Okay. Thank you, guys. I appreciate it.

Operator

Thank you. [Operator Instructions] Our next question is from the line of Lisa Springer with Singular Research. Please proceed with your question.

Lisa Springer

Thank you. You mentioned build-out costs for Salem Surround has been a factor in the rise in fourth quarter expenses. Are the build-out costs essential complete, or are we going to see more of that in 2019 for that business?

Edward Atsinger

You’ll see some more of that in terms of hiring additional people as we grow out of the business. I would anticipate that you’ll see more people moving into Salem Surround. But right – for right now, we want revenue to catch up and exceed the expenses that we have, then we’ll add more people as revenue allows.

Lisa Springer

Okay And does the business already operating at all 33 markets?

Edward Atsinger

It is.

Lisa Springer

Okay.

Edward Atsinger

It is. The last market was rule out on November 29.

Lisa Springer

Okay, great. Thank you.

Operator

Thank you. Our next question is from the line of Steve Bassett with Calamos. Please proceed with your question.

Steve Bassett

To follow-up on Davis’ question regarding the leverage profile and trends. Could you just talk a little bit about the dividend? And at what point you think it makes more sense to use the cash being used to pay the dividend to buyback bonds instead?

Edward Atsinger

Well, if I go back a little bit, we did the refi. We made a decision in 2017 to refi all of our debt, and we went with fixed rate. Fixed rate bonds gave us a seven-year trajectory and we mapped out very carefully what we – how we want to proceed. And our goal would be at the – when we have to refi that debt, our goal would be to get leverage, and our goal would be to approach somewhere between four and five and ideally, even lower than that if we get there.

We think we have the timeframe to do that. So once we get the refi and we reorder priorities, we – the emphasis on delevering has always been there, but it has not been as aggressive a priority and where there have been other demands we kind of – we’ve been less sensitive to it, but we’re focused on it now.

Part of the reason that we – we’ve tightened up on operating expenses to create a little more free cash flow. So that we can be aggressive in getting that leverage down. And with one option that’s always on the table, we’ll see how it goes. If we get to the place where we can’t accomplish the trajectory we set out when we did the refi, so that we can get to probably with 2023-ish, latter part of 2023 if we’re beginning to approach that on a trajectory where we don’t have the leverage where we needed to be to refi whatever debt remains that point.

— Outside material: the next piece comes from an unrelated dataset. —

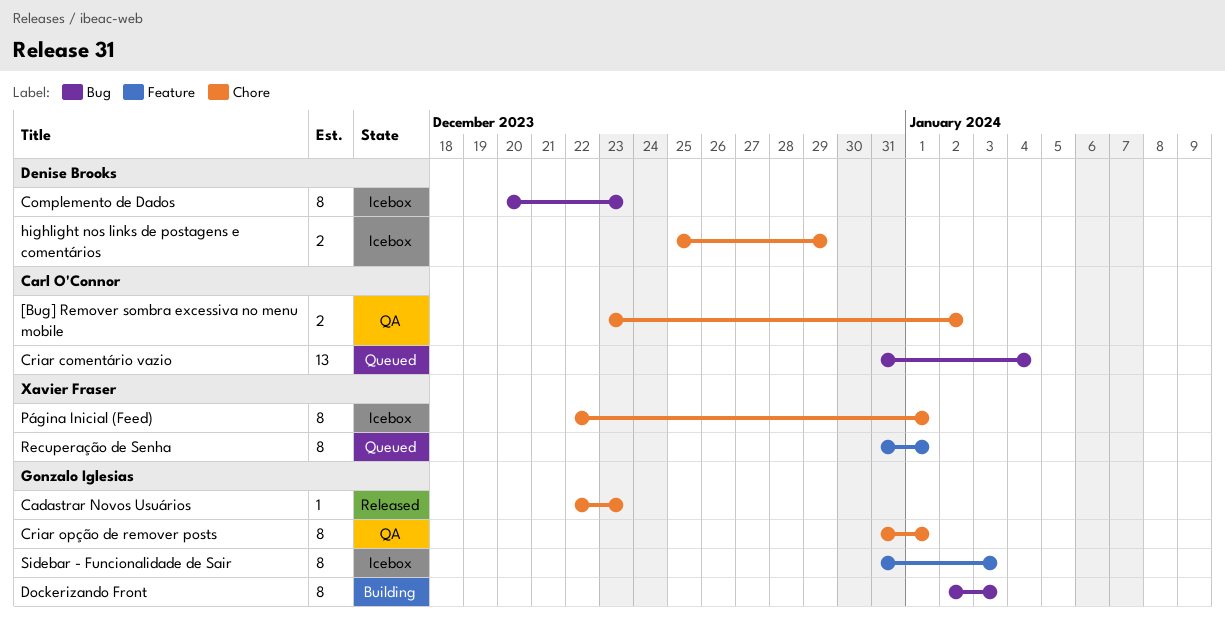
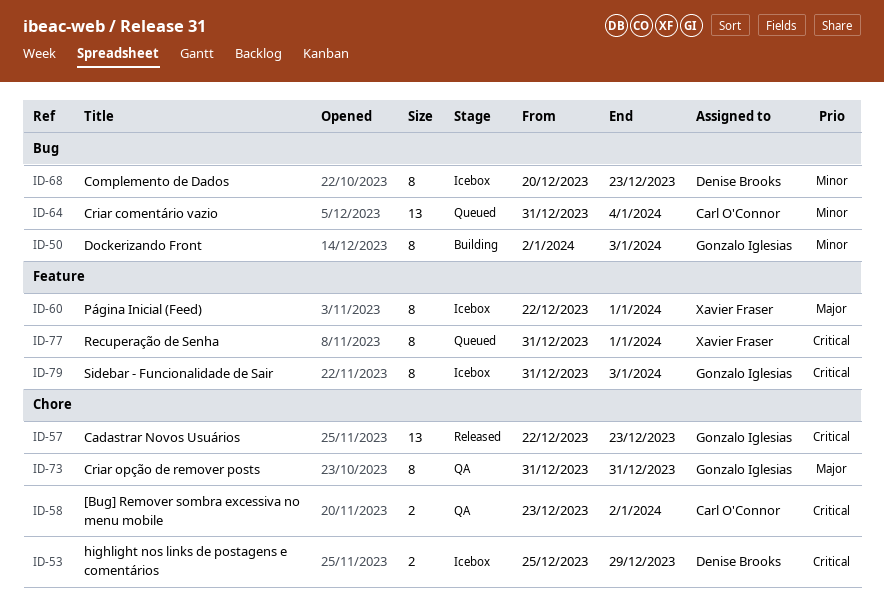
Cadastrar Novos Usuários, estimate: 1 -> 13
Criar opção de remover posts, due: Jan 1 -> Dec 31
Página Inicial (Feed), label: Chore -> Feature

Obviously, we’ll have to recalculate and we’re quite open to that and we will keep an open mind on that. But at this point, we don’t think the time is right to reduce the dividend. And so for now, the Board has continued with the policy of keeping in place.

Steve Bassett

Okay. Thank you.

Operator

Thank you. It appears there are no further questions at this time. So I would like to pass the floor back over to Mr. Atsinger for any additional concluding comments.

Edward Atsinger

All right. Thank you, operator, and thanks again to all of you for joining us. We’ll look forward to meeting with you again when we report on Q1.

Operator

Thank you. Ladies and gentlemen, this does conclude today’s teleconference. Again, we thank you for your participation, and you may disconnect your lines at this time.